Wednesday 30 March 2011

Wednesday, March 30, 2011
Silahkan klik tulisan atau gambar untuk lanjut membaca Tokoh Muslim dan Pemimpin Gereja Ingatkan Bahaya radikalisme. JAKARTA - Seorang tokoh Muslim dan pemimpin Gereja meminta umat Katolik untuk meningkatkan dialog di akar rumput karena radikalisasi dan intoleransi meningkat.

“Situasi Indonesia sekarang sangat mengkhawatirkan karena radikalisme dan kekerasan atas nama agama meningkat. Ini berbeda dengan 10 tahun lalu dimana umat Muslim sangat toleran dan menunjukan Islam yang berwajah senyum,” kata Syafi’i Anwar, direktur eksekutif International Center for Islam and Pluralisme (ICIP), pada sebuah forum Katolik akhir pekan lalu di aula Gereja St. Theresia, Jakarta.

Kepada sekitar 200 peserta dari Forum Masyarakat Katolik Indonesia (FMKI) Keuskupan Agung Jakarta, Anwar mengatakan, kelompok radikal menginginkan agar Syariat Islam (SI) diterapkan. Namun Indonesia bukan negara Islam.

Anwar menegaskan itu adalah produk Timur Tengah abad 10, dan tidak relevan lagi dalam konteks Indonesia dewasa ini.

”Muslim Indonesia berbeda dengan Muslim di Timur Tengah karena Muslim Indonesia berpijak pada kearifan lokal yang membuat mereka santun dan menghargai yang lain,” tambahnya.

Ia juga menjelaskan bahwa yang dilakukan di Indonesia bukanlah Islamisasi, melainkan Arabisasi termasuk simbol-simbol.

”Substansi iman lebih penting daripada simbol,” tandas Anwar.

Ia menambahkan, kelompok radikal mempromosikan intoleransi lewat pendidikan terutama orang muda yang dikirm untuk belajar di Timur Tengah. Setelah kembali ke tanah air mereka menjadi radikal kerena telah dicekok dengan ideologi radikal.

Akan tetapi di Indonesia mereka harus berhadapan dengan Nahdlatul Ulama dan Muhammadiyah, dua organisasi besar yang mencintai keharmonisan dan menghargai kebhinekaan.

Kendala lain yang menyebabkan radilkalisme berkembang antara lain regulasi yang diskriminatif, lemahnya penegakkan hukum, politik pembiaran, serta penafsiran yang terlalu tekstual.
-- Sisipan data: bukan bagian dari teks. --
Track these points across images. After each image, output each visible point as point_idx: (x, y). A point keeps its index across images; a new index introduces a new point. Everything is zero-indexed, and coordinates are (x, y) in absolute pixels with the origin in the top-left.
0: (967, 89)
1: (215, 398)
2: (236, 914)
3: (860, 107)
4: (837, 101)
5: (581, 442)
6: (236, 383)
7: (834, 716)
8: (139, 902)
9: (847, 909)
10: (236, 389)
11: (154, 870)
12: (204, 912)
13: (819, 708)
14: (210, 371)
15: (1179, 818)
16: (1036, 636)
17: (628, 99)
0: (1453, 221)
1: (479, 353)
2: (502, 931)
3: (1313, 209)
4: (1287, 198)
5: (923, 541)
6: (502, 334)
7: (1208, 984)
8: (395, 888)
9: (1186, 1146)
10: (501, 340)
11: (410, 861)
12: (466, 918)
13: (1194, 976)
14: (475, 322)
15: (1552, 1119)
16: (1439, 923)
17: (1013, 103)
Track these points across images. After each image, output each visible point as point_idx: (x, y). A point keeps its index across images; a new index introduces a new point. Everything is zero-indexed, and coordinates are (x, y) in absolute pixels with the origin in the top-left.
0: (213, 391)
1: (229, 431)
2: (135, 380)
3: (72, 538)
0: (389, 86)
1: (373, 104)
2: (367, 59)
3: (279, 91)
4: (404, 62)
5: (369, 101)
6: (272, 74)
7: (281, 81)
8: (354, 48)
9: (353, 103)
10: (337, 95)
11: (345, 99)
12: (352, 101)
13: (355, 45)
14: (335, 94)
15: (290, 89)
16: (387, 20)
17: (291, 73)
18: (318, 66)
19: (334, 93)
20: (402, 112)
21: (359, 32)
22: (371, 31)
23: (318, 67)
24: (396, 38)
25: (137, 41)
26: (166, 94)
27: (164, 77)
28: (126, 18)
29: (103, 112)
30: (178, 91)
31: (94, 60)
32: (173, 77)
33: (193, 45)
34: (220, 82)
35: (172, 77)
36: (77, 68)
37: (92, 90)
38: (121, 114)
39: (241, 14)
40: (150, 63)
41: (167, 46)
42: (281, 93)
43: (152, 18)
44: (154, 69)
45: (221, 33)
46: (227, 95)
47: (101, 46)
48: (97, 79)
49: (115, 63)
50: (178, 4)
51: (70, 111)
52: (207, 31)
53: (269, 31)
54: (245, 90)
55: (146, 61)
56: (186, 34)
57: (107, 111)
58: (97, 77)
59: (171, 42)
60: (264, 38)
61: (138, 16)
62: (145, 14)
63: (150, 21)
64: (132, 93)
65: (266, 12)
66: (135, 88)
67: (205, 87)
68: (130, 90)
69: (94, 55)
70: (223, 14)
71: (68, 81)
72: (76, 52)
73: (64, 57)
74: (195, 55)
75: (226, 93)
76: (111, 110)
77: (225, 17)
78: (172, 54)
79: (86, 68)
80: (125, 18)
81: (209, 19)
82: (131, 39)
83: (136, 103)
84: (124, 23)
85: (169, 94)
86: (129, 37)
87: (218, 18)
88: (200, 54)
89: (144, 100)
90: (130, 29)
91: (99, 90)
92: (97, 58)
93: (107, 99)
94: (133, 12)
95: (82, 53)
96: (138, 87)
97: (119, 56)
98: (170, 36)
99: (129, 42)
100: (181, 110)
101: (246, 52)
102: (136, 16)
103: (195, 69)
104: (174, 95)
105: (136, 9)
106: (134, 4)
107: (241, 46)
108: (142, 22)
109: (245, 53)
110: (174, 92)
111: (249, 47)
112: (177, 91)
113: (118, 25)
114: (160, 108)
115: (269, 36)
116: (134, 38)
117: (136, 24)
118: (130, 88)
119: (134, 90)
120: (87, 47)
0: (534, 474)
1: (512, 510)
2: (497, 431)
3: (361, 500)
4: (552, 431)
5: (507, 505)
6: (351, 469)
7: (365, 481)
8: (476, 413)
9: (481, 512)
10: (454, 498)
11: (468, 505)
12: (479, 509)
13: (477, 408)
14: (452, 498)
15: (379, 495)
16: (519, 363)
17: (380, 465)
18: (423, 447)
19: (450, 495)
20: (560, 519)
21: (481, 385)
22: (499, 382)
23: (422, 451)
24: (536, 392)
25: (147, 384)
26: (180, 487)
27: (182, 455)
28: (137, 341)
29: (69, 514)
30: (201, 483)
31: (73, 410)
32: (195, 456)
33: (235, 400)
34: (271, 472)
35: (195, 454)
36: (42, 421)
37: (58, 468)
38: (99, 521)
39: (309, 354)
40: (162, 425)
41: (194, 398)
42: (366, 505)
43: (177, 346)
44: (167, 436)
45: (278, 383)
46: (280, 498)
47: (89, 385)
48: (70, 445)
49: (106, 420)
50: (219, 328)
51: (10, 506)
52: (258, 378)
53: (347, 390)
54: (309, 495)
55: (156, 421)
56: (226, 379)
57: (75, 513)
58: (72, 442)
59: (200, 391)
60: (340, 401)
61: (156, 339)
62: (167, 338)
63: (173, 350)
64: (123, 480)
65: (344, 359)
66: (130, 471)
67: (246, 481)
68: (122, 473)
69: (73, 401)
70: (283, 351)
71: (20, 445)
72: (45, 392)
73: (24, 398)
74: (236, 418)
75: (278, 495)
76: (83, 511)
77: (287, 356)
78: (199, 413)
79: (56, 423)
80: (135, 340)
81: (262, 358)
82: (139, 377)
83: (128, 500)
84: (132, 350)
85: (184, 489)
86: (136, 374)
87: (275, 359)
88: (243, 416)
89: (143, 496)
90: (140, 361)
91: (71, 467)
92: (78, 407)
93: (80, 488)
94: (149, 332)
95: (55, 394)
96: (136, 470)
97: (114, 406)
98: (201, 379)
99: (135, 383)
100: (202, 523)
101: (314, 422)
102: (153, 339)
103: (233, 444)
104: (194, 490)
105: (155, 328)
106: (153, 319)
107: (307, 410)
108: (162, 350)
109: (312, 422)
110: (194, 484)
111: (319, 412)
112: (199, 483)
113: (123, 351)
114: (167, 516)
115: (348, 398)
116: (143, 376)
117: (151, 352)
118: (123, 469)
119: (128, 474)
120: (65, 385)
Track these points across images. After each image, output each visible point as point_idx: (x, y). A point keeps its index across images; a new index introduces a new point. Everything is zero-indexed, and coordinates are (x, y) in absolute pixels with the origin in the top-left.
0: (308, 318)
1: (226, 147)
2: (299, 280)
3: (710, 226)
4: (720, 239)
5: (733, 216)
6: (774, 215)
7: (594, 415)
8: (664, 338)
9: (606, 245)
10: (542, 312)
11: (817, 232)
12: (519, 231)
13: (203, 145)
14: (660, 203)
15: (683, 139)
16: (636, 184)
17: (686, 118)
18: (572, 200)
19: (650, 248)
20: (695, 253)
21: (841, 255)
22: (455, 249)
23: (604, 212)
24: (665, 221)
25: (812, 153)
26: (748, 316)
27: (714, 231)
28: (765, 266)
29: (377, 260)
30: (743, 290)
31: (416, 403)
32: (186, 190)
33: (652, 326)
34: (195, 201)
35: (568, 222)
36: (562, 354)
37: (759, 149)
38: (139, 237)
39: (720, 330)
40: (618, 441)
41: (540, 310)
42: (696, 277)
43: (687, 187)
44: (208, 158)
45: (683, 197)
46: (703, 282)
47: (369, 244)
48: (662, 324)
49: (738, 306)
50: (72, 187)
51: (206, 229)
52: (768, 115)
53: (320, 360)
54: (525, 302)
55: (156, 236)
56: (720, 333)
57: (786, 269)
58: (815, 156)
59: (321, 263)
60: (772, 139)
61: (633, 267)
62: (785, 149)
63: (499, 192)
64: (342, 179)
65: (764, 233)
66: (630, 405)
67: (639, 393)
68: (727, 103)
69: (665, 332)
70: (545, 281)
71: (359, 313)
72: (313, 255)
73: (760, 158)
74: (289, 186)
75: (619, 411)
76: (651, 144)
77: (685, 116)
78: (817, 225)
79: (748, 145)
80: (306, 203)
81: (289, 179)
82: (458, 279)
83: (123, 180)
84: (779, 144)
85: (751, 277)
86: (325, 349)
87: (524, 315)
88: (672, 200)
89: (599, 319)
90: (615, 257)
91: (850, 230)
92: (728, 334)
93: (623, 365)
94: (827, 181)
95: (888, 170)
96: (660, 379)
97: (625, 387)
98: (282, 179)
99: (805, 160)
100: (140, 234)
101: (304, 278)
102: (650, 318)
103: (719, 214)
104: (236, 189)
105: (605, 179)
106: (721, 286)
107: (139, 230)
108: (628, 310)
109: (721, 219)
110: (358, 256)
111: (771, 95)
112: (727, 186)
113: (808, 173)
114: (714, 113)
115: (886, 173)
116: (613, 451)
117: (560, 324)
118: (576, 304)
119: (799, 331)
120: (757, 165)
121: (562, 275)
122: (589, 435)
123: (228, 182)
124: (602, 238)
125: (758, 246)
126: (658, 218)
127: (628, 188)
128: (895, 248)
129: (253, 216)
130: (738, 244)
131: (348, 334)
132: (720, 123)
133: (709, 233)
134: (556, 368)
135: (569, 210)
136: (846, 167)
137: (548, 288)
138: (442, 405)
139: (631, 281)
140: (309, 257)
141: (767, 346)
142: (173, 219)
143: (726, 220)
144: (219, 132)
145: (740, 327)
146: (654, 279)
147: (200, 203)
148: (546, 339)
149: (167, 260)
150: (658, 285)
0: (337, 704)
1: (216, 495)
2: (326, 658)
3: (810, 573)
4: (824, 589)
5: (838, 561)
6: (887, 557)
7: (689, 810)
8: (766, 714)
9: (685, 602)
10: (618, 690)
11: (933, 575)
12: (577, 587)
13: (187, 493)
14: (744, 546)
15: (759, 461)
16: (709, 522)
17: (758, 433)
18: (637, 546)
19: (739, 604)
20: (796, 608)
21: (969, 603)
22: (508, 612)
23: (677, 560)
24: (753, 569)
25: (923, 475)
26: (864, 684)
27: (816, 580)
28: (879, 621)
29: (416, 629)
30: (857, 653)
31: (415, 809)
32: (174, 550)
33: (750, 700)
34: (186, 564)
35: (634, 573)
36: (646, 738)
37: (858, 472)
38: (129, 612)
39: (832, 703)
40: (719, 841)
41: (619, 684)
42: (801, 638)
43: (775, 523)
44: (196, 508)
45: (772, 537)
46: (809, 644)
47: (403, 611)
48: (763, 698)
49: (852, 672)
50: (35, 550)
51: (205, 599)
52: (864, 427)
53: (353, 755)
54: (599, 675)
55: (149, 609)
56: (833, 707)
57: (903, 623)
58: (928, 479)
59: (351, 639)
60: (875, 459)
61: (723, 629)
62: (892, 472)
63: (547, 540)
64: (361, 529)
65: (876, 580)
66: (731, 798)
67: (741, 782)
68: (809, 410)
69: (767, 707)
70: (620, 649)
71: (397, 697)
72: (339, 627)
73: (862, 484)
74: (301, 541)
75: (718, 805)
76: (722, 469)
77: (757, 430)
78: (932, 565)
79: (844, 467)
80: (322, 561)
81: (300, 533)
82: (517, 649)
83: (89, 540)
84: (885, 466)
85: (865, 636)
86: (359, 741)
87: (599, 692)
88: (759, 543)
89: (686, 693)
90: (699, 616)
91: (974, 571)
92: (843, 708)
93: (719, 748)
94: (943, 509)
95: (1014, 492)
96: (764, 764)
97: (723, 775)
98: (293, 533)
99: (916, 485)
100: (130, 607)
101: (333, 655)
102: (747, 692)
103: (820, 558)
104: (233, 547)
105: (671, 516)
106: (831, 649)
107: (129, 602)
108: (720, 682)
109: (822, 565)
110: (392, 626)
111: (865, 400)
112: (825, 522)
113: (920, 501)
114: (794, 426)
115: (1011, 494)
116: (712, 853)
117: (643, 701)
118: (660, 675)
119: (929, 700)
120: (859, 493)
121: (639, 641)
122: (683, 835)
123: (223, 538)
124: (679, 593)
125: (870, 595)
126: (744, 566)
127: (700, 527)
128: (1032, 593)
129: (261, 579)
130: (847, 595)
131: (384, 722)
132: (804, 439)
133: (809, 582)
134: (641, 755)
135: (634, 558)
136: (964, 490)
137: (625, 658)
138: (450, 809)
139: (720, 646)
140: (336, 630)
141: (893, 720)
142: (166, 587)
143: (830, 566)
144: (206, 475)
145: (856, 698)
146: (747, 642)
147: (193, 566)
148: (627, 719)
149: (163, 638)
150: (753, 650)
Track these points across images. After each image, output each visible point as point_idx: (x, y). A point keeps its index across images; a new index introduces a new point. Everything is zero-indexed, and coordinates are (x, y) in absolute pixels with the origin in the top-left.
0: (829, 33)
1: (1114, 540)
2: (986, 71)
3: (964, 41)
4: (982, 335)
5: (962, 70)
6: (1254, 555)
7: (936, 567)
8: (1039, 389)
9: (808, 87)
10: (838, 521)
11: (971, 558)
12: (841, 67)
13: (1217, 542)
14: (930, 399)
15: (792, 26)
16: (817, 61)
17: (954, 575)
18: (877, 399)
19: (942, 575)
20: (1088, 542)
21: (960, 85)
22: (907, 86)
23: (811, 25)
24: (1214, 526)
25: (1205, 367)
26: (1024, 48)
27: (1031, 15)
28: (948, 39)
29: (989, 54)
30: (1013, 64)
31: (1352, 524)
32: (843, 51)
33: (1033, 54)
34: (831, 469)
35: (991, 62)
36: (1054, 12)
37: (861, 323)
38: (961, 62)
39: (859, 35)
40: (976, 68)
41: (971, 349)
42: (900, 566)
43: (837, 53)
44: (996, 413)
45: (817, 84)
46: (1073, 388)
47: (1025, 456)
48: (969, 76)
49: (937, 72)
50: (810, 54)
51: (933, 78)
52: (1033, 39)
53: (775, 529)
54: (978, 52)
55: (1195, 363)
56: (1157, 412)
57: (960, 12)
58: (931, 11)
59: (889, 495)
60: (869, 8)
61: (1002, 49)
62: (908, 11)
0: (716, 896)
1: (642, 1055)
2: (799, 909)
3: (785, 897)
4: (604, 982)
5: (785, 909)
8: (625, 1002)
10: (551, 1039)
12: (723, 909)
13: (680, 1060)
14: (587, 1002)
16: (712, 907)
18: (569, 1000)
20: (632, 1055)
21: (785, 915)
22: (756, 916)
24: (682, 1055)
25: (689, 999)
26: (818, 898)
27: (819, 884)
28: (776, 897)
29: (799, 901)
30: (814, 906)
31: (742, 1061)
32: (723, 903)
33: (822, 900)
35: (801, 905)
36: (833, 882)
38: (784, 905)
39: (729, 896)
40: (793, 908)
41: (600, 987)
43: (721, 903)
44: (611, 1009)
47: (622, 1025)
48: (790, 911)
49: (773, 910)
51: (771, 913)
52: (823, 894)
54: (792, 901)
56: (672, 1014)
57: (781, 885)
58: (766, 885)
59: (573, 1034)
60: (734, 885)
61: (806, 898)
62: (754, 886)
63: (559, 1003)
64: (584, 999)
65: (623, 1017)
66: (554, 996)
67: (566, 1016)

”Namun saya optimis nasionalisme di Indonesia tetap eksis karena sebagian besar partai di DPR berbasis nasionalis,” tambahnya.

Pastor Aloysius Budi Purnomo, salah satu pembicara pada forum tersebut, mengatakan meningkatnya kekerasan atas nama agama akhir-akhir ini tidak memudarkan keyakinannya bahwa Islam adalah agama yang menebarkan perdamaian.

”Kita hendaknya merajut perbedaan melalui kearifan lokal dalam budaya kita,” kata Ketua Komisi HAK Keuskupan Agung Semarang itu.

Ia mengajak umat Katolik untuk lebih berinisiatif dalam dialog dan melakukan pendekatan dengan umat Muslim, dan juga dengan agama-agama lain, terutama dengan akar rumput.

Dalam homili misa pelantikan pengurus FMKI, Pastor Yohanes Rasul Edy Purwanto, sekretaris eksekutif Konferensi Waligereja Indonesia, menegaskan tugas FMKI harus adalah menjadi juru damai dan ikut terlibat pada kelompok akar rumput.

”Forum ini bukan untuk kumpul-kumpul, arisan atau belajar liturgi tapi ikut peduli terhadap masalah sosial dan politik yang saat ini menjadi keprihatinan kita bersama,” katanya.

Sementara itu Veronica Wiwiek Sulistyo, ketua FMKI, mengatakan kepada ucanews.com, akan menjadikan pembahasan tersebut sebagai bagian dari program komunitas.